Excerpt:
Great time to migrate off VMware. All the migration paths are well-trodden by now, but goddamn 40k vm's. A lot of work ahead.
> A lot of work ahead.
Lots of orgs have been documenting their moves to KubeVirt over the past year or so. There's KubeCon video recordings on the youtube channel from Amsterdam with lots of this kind of stuff, especially from european end users.
One thing I find consistent is orgs are also looking at the whole stack, this is just another major component of digital sovereignty.
Disclaimer: work for CNCF on this but worked on the first version of VMWare Tanzu so every announcement in this space is interesting lol.
I work at Red Hat and a customer moving 40k servers off VMware is a fairly regular occurrence. It'd be one of the larger migrations but certainly not unusual. We can usually do about 500-1000 guests per day once the migration is fully underway after the initial engagement and a qualification period where the VMs get scoped for anything unusual / difficult to move.

Data listing:
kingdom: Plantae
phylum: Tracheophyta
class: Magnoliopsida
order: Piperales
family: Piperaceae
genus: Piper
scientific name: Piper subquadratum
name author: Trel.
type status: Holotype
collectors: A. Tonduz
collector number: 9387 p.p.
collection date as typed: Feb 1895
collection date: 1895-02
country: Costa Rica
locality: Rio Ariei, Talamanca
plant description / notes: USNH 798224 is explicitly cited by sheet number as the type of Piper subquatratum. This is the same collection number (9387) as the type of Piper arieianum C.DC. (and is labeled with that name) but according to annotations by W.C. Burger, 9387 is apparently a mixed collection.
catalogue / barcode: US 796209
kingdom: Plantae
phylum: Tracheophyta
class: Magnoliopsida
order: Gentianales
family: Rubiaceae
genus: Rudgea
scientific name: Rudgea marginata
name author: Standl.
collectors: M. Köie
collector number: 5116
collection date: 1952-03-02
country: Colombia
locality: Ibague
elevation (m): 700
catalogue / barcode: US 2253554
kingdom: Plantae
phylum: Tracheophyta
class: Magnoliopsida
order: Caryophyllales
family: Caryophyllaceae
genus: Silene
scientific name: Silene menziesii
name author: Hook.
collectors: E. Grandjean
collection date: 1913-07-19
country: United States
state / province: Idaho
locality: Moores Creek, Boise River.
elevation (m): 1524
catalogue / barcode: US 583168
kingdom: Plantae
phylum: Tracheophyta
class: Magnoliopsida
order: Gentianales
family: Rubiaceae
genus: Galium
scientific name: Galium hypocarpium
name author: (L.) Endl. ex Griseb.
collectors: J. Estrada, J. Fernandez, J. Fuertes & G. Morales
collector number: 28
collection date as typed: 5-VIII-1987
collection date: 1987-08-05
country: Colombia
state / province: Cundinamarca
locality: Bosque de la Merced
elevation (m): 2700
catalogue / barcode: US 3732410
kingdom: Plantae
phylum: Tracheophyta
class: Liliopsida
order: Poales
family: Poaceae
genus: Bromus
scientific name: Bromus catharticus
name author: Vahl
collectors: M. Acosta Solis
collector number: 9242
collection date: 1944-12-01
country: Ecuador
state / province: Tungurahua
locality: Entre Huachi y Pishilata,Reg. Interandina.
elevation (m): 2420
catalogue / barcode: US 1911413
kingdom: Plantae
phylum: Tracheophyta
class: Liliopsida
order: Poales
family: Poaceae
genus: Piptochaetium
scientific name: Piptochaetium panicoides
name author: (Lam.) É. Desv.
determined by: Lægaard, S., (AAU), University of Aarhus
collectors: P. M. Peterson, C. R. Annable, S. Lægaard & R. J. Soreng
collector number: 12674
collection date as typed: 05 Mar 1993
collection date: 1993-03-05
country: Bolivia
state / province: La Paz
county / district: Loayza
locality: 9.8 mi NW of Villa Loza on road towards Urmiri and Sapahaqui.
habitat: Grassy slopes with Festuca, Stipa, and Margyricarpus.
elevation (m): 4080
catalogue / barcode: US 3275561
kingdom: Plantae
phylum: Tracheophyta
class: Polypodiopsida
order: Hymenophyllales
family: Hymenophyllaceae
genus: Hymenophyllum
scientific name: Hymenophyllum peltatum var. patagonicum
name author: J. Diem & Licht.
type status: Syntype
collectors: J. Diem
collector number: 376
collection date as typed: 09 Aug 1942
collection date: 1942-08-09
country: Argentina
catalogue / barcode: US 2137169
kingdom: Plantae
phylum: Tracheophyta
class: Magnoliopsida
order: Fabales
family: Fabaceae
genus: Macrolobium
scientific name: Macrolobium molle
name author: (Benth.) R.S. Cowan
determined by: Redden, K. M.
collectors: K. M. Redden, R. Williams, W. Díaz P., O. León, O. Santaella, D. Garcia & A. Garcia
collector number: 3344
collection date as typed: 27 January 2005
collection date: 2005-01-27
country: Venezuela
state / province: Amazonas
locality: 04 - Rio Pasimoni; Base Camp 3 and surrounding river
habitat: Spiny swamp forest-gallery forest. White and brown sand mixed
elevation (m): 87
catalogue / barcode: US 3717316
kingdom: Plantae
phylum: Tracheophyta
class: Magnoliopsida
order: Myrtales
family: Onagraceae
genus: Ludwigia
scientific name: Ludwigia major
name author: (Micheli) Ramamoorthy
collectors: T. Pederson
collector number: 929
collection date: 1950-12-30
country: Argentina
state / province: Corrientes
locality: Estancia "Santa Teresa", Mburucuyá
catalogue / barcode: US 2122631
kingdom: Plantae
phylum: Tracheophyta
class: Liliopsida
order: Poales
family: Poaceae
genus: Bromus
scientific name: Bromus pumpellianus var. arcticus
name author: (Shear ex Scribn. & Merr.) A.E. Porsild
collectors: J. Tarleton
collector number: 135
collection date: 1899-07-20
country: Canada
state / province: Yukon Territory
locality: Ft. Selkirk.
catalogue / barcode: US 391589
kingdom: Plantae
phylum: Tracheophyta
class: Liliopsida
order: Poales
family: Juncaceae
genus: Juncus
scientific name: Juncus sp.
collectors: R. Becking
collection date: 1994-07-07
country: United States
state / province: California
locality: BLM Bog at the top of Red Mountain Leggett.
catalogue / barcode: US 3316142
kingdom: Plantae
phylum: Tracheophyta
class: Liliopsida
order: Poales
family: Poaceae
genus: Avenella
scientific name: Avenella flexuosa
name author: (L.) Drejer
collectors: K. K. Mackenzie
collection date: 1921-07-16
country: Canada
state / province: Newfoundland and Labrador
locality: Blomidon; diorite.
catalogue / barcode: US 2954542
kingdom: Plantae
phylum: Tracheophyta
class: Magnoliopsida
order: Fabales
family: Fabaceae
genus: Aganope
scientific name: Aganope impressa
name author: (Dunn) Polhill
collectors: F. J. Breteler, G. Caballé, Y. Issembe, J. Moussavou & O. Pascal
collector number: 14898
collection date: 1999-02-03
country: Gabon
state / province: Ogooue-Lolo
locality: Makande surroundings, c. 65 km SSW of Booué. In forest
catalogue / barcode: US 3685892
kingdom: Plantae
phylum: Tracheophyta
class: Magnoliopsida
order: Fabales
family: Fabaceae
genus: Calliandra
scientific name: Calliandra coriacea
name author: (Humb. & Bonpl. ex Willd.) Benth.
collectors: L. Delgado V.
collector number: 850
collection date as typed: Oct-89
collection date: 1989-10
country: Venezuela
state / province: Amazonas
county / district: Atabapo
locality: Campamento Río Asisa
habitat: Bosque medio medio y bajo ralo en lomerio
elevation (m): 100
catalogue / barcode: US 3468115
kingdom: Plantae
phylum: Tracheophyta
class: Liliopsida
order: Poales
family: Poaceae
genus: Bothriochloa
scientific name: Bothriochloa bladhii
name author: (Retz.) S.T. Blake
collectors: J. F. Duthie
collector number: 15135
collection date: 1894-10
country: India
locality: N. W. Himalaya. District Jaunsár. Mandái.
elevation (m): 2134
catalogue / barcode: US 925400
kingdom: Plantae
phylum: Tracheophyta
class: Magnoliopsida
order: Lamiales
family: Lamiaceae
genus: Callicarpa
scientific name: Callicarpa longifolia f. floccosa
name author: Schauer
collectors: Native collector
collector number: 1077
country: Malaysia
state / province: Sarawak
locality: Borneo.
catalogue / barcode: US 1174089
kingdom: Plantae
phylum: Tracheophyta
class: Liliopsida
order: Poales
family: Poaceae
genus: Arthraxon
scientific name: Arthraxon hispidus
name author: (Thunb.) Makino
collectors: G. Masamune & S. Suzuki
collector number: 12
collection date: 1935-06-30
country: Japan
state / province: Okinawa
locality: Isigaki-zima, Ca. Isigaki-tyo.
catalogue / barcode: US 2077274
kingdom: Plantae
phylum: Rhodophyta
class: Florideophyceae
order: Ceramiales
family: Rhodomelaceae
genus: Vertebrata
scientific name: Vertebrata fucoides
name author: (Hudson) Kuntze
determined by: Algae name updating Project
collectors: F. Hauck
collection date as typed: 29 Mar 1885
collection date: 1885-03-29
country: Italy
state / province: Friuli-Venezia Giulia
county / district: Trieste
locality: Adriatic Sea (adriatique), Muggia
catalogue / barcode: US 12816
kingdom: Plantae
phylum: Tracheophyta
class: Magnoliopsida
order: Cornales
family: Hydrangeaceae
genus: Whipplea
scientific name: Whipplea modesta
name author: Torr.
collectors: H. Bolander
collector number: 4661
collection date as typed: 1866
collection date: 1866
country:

Problems and tasks:
(1) List every company, product, project, service, and event named in the VMware migration discussion.
(2) Write the next reply in the VMware migration discussion.
The records come from a separate source.

Answers for each item:
(1) VMware, KubeVirt, KubeCon, youtube, CNCF, VMWare Tanzu, Red Hat

(2)
It's all based around open source projects virt-v2v and Migration Toolkit for Virt, and the typical target is OpenShift Virtualization.
There are various zero-copy options if you're using specific storage. In the best case the downtime for each guest can be as little as a few minutes. If the storage stars don't align then it can take a few hours per VM (but conversions happen in parallel, dozens or hundreds at a time).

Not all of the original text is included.